Would you copy only the lines below, beginning with the one that contains "Page size: 2001x1125." and running through the last entry line?
___ Given entries
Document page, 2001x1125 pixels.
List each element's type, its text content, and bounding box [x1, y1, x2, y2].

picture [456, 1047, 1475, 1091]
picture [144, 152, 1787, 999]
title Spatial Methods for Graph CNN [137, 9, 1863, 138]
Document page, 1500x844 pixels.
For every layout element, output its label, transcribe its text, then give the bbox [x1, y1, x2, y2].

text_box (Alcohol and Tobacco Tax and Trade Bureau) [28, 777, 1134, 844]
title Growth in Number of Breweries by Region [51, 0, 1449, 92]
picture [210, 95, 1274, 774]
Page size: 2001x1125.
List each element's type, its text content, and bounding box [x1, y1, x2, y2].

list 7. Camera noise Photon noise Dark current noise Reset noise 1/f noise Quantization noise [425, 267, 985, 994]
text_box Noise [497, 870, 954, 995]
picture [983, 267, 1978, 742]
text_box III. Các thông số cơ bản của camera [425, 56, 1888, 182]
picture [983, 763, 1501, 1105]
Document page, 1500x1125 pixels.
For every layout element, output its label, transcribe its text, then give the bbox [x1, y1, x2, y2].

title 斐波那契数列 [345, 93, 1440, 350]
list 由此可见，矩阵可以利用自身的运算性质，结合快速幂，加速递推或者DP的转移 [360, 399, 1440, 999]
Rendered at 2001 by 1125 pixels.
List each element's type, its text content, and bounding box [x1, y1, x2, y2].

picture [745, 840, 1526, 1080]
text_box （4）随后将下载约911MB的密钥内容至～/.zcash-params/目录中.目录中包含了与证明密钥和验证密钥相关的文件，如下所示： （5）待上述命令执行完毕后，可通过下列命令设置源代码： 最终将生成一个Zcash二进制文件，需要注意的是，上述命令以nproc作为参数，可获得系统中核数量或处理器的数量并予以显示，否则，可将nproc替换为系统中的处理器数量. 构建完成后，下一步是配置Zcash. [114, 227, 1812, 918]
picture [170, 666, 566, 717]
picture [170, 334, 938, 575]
______
Result of the task:
Page size: 2001x1125.
List each element's type, its text content, and bounding box [x1, y1, x2, y2].

list 7. Camera noise Photon noise Dark current noise Reset noise 1/f noise Quantization noise [425, 267, 985, 994]
text_box Noise [497, 870, 954, 995]
picture [983, 267, 1978, 742]
text_box III. Các thông số cơ bản của camera [425, 56, 1888, 182]
picture [983, 763, 1501, 1105]
Document page, 1500x1125 pixels.
For every layout element, output its label, transcribe its text, then give the bbox [x1, y1, x2, y2].

title 斐波那契数列 [345, 93, 1440, 350]
list 由此可见，矩阵可以利用自身的运算性质，结合快速幂，加速递推或者DP的转移 [360, 399, 1440, 999]
Rendered at 2001 by 1125 pixels.
List each element's type, its text content, and bounding box [x1, y1, x2, y2].

picture [745, 840, 1526, 1080]
text_box （4）随后将下载约911MB的密钥内容至～/.zcash-params/目录中.目录中包含了与证明密钥和验证密钥相关的文件，如下所示： （5）待上述命令执行完毕后，可通过下列命令设置源代码： 最终将生成一个Zcash二进制文件，需要注意的是，上述命令以nproc作为参数，可获得系统中核数量或处理器的数量并予以显示，否则，可将nproc替换为系统中的处理器数量. 构建完成后，下一步是配置Zcash. [114, 227, 1812, 918]
picture [170, 666, 566, 717]
picture [170, 334, 938, 575]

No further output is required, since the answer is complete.